To support these contentions, the plaintiff relies primarily on an alleged lack of evidentiary support because "the ALJ did not obtain testimony from a vocational expert," and because the plaintiff "could [not] perform past relevant work as actually performed." Id. at 7. I have already rejected both of these arguments. I note also that, since the administrative law judge found only that the plaintiff could return to one of the three past jobs that she listed, medical receptionist or patient service representative, there could be no requirement that she consider the physical or mental demands of the other two jobs, patient service coordinator or office manager, contrary to the plaintiff's suggestion.
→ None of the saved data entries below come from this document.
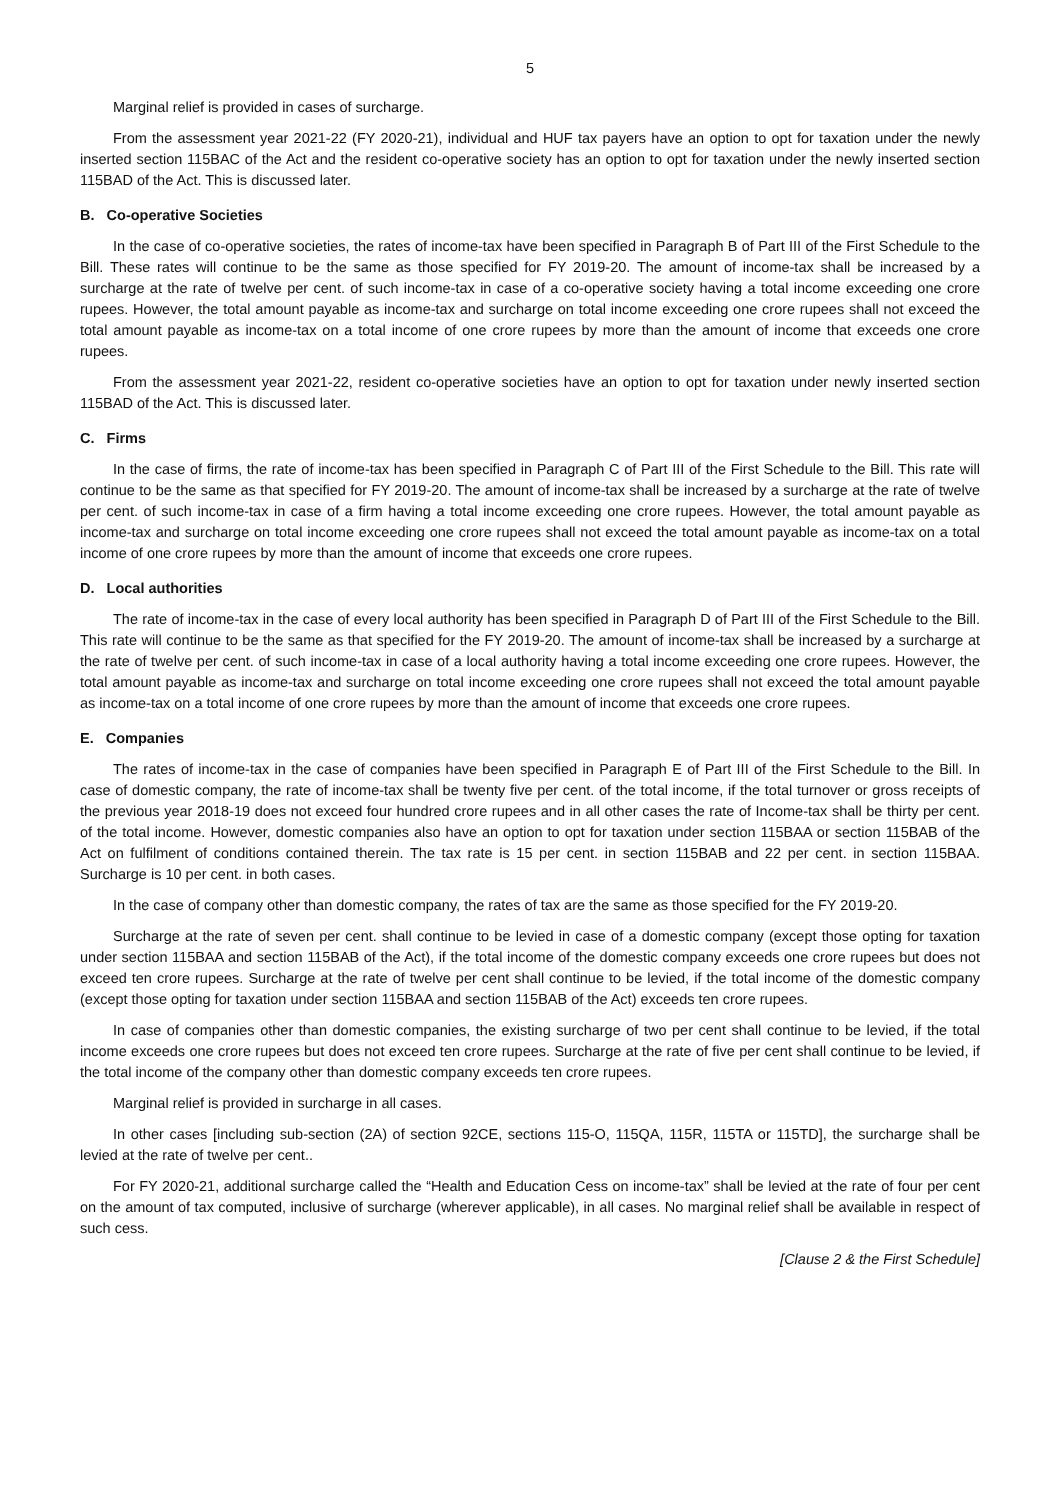5
Marginal relief is provided in cases of surcharge.
From the assessment year 2021-22 (FY 2020-21), individual and HUF tax payers have an option to opt for taxation under the newly inserted section 115BAC of the Act and the resident co-operative society has an option to opt for taxation under the newly inserted section 115BAD of the Act. This is discussed later.
B. Co-operative Societies
In the case of co-operative societies, the rates of income-tax have been specified in Paragraph B of Part III of the First Schedule to the Bill. These rates will continue to be the same as those specified for FY 2019-20. The amount of income-tax shall be increased by a surcharge at the rate of twelve per cent. of such income-tax in case of a co-operative society having a total income exceeding one crore rupees. However, the total amount payable as income-tax and surcharge on total income exceeding one crore rupees shall not exceed the total amount payable as income-tax on a total income of one crore rupees by more than the amount of income that exceeds one crore rupees.
From the assessment year 2021-22, resident co-operative societies have an option to opt for taxation under newly inserted section 115BAD of the Act. This is discussed later.
C. Firms
In the case of firms, the rate of income-tax has been specified in Paragraph C of Part III of the First Schedule to the Bill. This rate will continue to be the same as that specified for FY 2019-20. The amount of income-tax shall be increased by a surcharge at the rate of twelve per cent. of such income-tax in case of a firm having a total income exceeding one crore rupees. However, the total amount payable as income-tax and surcharge on total income exceeding one crore rupees shall not exceed the total amount payable as income-tax on a total income of one crore rupees by more than the amount of income that exceeds one crore rupees.
D. Local authorities
The rate of income-tax in the case of every local authority has been specified in Paragraph D of Part III of the First Schedule to the Bill. This rate will continue to be the same as that specified for the FY 2019-20. The amount of income-tax shall be increased by a surcharge at the rate of twelve per cent. of such income-tax in case of a local authority having a total income exceeding one crore rupees. However, the total amount payable as income-tax and surcharge on total income exceeding one crore rupees shall not exceed the total amount payable as income-tax on a total income of one crore rupees by more than the amount of income that exceeds one crore rupees.
E. Companies
The rates of income-tax in the case of companies have been specified in Paragraph E of Part III of the First Schedule to the Bill. In case of domestic company, the rate of income-tax shall be twenty five per cent. of the total income, if the total turnover or gross receipts of the previous year 2018-19 does not exceed four hundred crore rupees and in all other cases the rate of Income-tax shall be thirty per cent. of the total income. However, domestic companies also have an option to opt for taxation under section 115BAA or section 115BAB of the Act on fulfilment of conditions contained therein. The tax rate is 15 per cent. in section 115BAB and 22 per cent. in section 115BAA. Surcharge is 10 per cent. in both cases.
In the case of company other than domestic company, the rates of tax are the same as those specified for the FY 2019-20.
Surcharge at the rate of seven per cent. shall continue to be levied in case of a domestic company (except those opting for taxation under section 115BAA and section 115BAB of the Act), if the total income of the domestic company exceeds one crore rupees but does not exceed ten crore rupees. Surcharge at the rate of twelve per cent shall continue to be levied, if the total income of the domestic company (except those opting for taxation under section 115BAA and section 115BAB of the Act) exceeds ten crore rupees.
In case of companies other than domestic companies, the existing surcharge of two per cent shall continue to be levied, if the total income exceeds one crore rupees but does not exceed ten crore rupees. Surcharge at the rate of five per cent shall continue to be levied, if the total income of the company other than domestic company exceeds ten crore rupees.
Marginal relief is provided in surcharge in all cases.
In other cases [including sub-section (2A) of section 92CE, sections 115-O, 115QA, 115R, 115TA or 115TD], the surcharge shall be levied at the rate of twelve per cent..
For FY 2020-21, additional surcharge called the “Health and Education Cess on income-tax” shall be levied at the rate of four per cent on the amount of tax computed, inclusive of surcharge (wherever applicable), in all cases. No marginal relief shall be available in respect of such cess.
[Clause 2 & the First Schedule]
A Social Security Ruling cited by the plaintiff in support of this argument, id. at 6, provides that "[t]he claimant is the primary source for vocational documentation, and statements by the claimant regarding past work are generally sufficient for determining the skill level, exertional demands and nonexertional demands of such work." Social Security Ruling 82-62 ("SSR 82-62"), reprinted in West's Social Security Reporting Service Rulings 1975-1982, at 811. Here, the administrative law judge said only the following on this topic:
In comparing the claimant's residual functional capacity with the physical and mental demands of this work, the undersigned finds that the claimant was able to perform it as actually performed. According to DOT: 237.367-038, this is a sedentary, semi-skilled job, which is within the claimant's light residual functional capacity.Record at 18-19.
This is not the specific comparison required by SSR 82-62, but the court's analysis does not stop with the identification of that error. As this court recently stated under similar factual circumstances:
[T]he plaintiff, who bears the burden of proof a Step 4, must demonstrate more than this error on this appeal; she must also show that the outcome of her claim would have been different if the error had not occurred.Knudsen v. Colvin, No. 2:14-cv-155-JHR, 2015 WL 1505689, at *8 (D. Me. Apr. 1, 2015). The plaintiff in the instant case has made no attempt to make that showing. She is, therefore, not entitled to remand on this basis.
II. Conclusion
For the foregoing reasons, the commissioner's decision is AFFIRMED.
Dated this 20th day of November, 2015.